Five Campaigns We Liked in May: vote for your favourite

From Jubilee street parties to an unburnable book, PRWeek rounds up its five favourite campaigns from May 2022. Vote below for your favourite – the poll closes at 9am on 13 June.

1. Justice 4 Grenfell, Jubilee street party

Alongside the plethora of brand campaigns marking the Queen’s Platinum Jubilee, this work from the group seeking justice for victims of the Grenfell Tower tragedy really cut through. The simple image of a table at a Jubilee street party, with the 72 place settings and empty seats representing the people who died in the fire five years ago, is thought-provoking and powerful. PR agency Here Be Dragons is behind the campaign.

2. Margaret Atwood’s unburnable book

How’s this for an effective metaphor? In a stunt to protest the rise in book-banning in North American schools, publisher Penguin Random House and Canada-based agency Rethink worked with Margaret Atwood, author of the dystopian novel The Handmaid’s Tale, to create a copy of her book that it is impossible to burn – complete with a black Cinefoil dust jacket, a phenolic hardcover and pages with white heat shield foil. The “unburnable book” debuted at the PEN America Literary Gala and is up for auction at Sotheby's (the auction ends tomorrow, 7 June). Proceeds from the sale will go to PEN America, a national nonprofit organisation dedicated to literary culture and defending free written expression.

3. The Icelandic Tourist board, ‘OutHorse Your Email’

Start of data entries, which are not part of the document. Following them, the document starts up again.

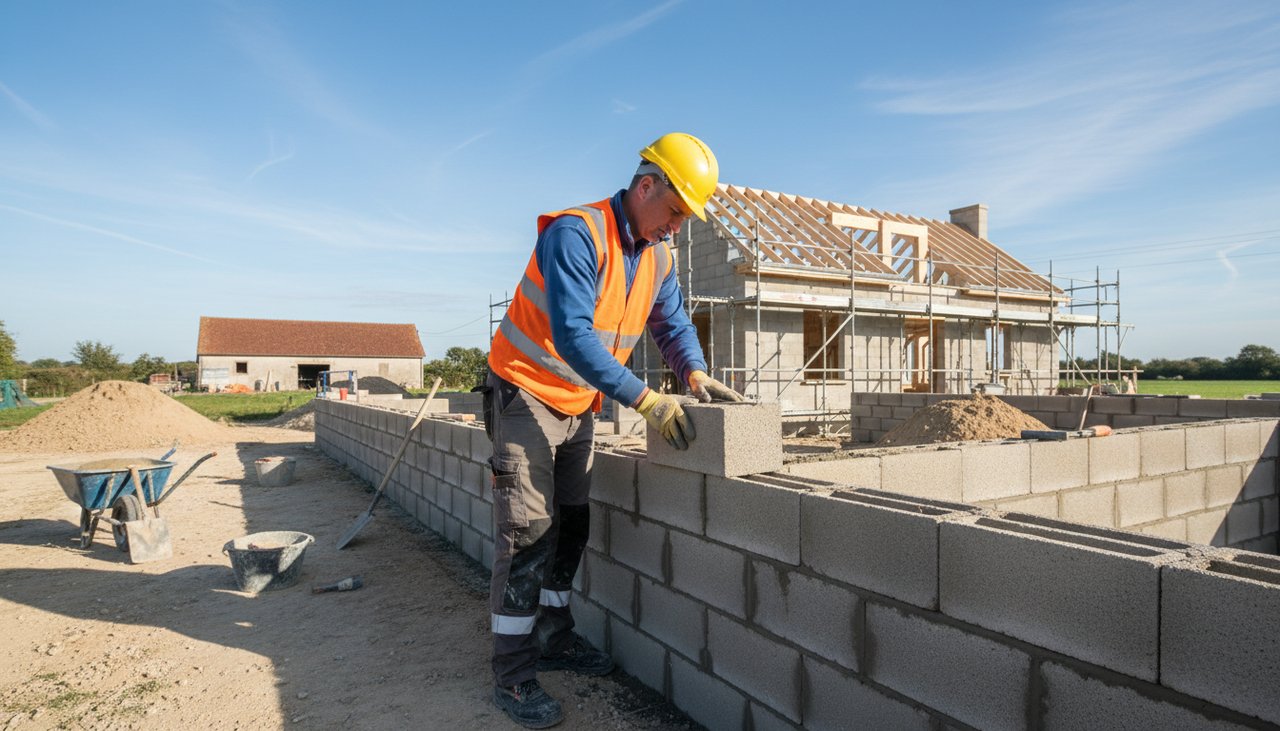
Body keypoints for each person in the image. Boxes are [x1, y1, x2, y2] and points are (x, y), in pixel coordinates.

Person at [484, 132, 742, 728]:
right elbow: (574, 336)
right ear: (645, 185)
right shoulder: (576, 233)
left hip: (577, 405)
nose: (676, 226)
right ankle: (515, 674)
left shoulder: (658, 256)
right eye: (674, 210)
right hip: (525, 393)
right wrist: (649, 400)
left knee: (571, 523)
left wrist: (695, 374)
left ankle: (554, 635)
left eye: (685, 217)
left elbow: (671, 323)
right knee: (527, 534)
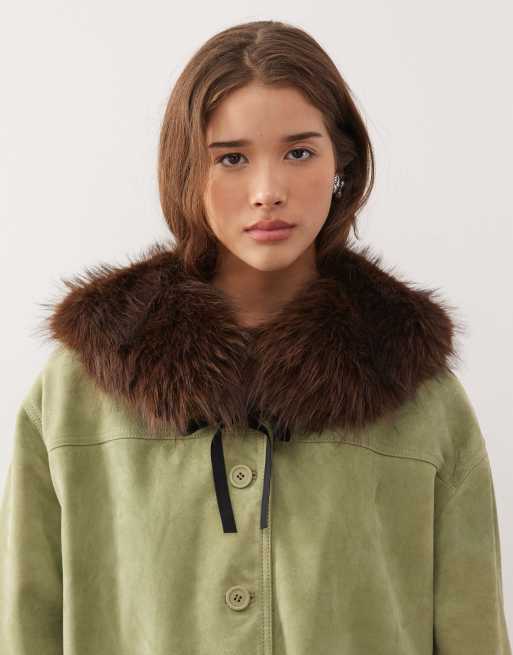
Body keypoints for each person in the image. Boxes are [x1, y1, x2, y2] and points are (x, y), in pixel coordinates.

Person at [0, 19, 511, 655]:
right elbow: (23, 627)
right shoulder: (75, 395)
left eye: (299, 153)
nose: (267, 192)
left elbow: (473, 633)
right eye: (232, 158)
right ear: (187, 169)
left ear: (341, 163)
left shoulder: (422, 399)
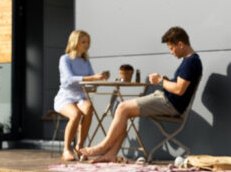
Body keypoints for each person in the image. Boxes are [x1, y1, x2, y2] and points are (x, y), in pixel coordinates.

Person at [79, 26, 202, 163]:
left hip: (169, 103)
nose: (171, 52)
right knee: (124, 110)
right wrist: (166, 81)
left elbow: (179, 89)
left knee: (122, 108)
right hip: (165, 98)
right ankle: (111, 154)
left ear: (180, 44)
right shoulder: (190, 61)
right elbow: (180, 85)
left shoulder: (191, 62)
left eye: (171, 48)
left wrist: (160, 81)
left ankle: (103, 147)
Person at [54, 30, 108, 161]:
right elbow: (68, 80)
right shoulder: (65, 59)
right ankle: (66, 150)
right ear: (75, 42)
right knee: (76, 114)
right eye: (83, 42)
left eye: (88, 42)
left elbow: (91, 80)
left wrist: (100, 79)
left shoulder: (86, 61)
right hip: (66, 97)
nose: (87, 45)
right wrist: (93, 78)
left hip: (80, 96)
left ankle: (79, 147)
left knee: (89, 108)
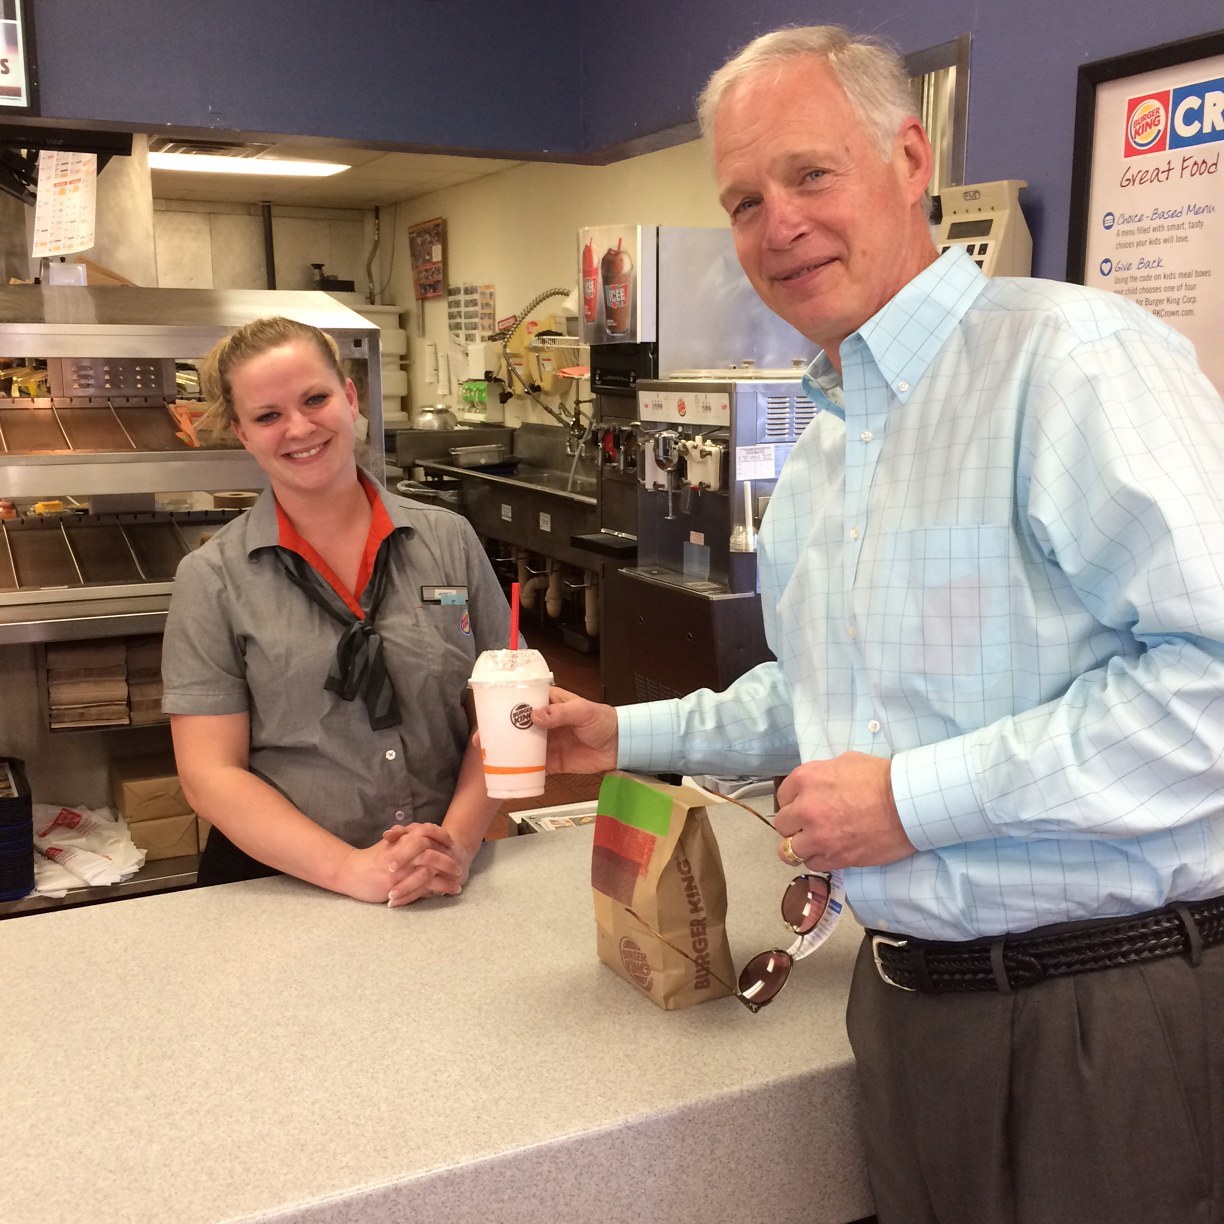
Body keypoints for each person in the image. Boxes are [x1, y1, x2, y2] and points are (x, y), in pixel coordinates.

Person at [534, 24, 1224, 1224]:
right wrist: (620, 736)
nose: (777, 225)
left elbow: (1211, 685)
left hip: (1092, 1012)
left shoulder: (1072, 358)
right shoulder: (831, 445)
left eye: (810, 174)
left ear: (910, 160)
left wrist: (911, 800)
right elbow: (825, 700)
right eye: (744, 201)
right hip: (903, 1001)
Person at [162, 316, 509, 906]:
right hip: (283, 887)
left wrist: (457, 842)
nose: (298, 428)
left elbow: (506, 716)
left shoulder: (448, 541)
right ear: (243, 435)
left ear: (350, 398)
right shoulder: (212, 579)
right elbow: (209, 774)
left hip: (444, 876)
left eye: (315, 398)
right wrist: (349, 869)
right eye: (267, 416)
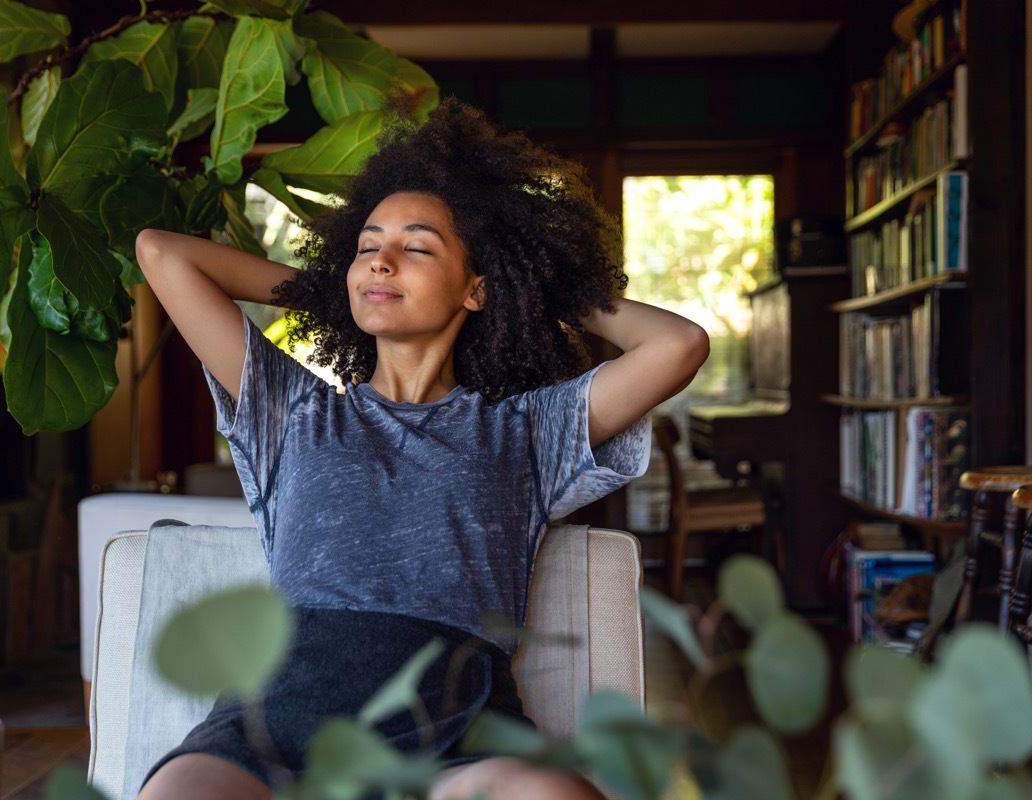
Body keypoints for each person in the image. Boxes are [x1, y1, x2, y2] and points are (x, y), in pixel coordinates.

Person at [134, 99, 709, 800]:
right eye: (366, 245)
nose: (380, 259)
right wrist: (332, 290)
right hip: (275, 721)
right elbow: (161, 253)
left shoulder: (527, 431)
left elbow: (678, 345)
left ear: (475, 289)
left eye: (417, 247)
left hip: (454, 732)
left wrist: (534, 287)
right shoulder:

Iceland (the country, not the supermarket) has been knocking it out of the park with its recent tourism campaigns, and this hilarious effort is another corker. People are given the chance to have their usual out-of-office emails written by an Icelandic horse on a giant keyboard. The message is to urge holidaymakers to disconnect from work while away. Research for the campaign found at least 55 per cent of workers check their business emails while on holiday.

4. Love Island and eBay 

We doff our (pre-worn) hats to this tie-in. In Love Island’s drive to become a “more eco-friendly production” its contestants were dressed up in secondhand clothing in a partnership with eBay. The move won plaudits from some environmental campaigners, especially given the ITV show’s previous association with fast fashion. It also seems to chime with changing audience tastes. According to eBay, searches on the platform for ‘preloved clothes’ increased eightfold in 2021, while 80 per cent of Gen Z consumers surveyed said they had recently bought second-hand items.

5. One's lovin it

McDonald's does not have a reputation for being posh, but this new campaign to celebrate the Jubilee (led by Ready10 in partnership with Leo Burnett) cast a refined spell over its image. Anyone wishing to smarten up their Big Mac meal could enter a competition to win a set of bone china 'fast food' packaging, but perhaps the pièce de résistance was arranging for the Royal Philharmonic Orchestra to deliver the burger chain's brisk 'I'm lovin' it' jingle, lending a touch of class to anyone eating a 20-piece sharebox at the bus stop.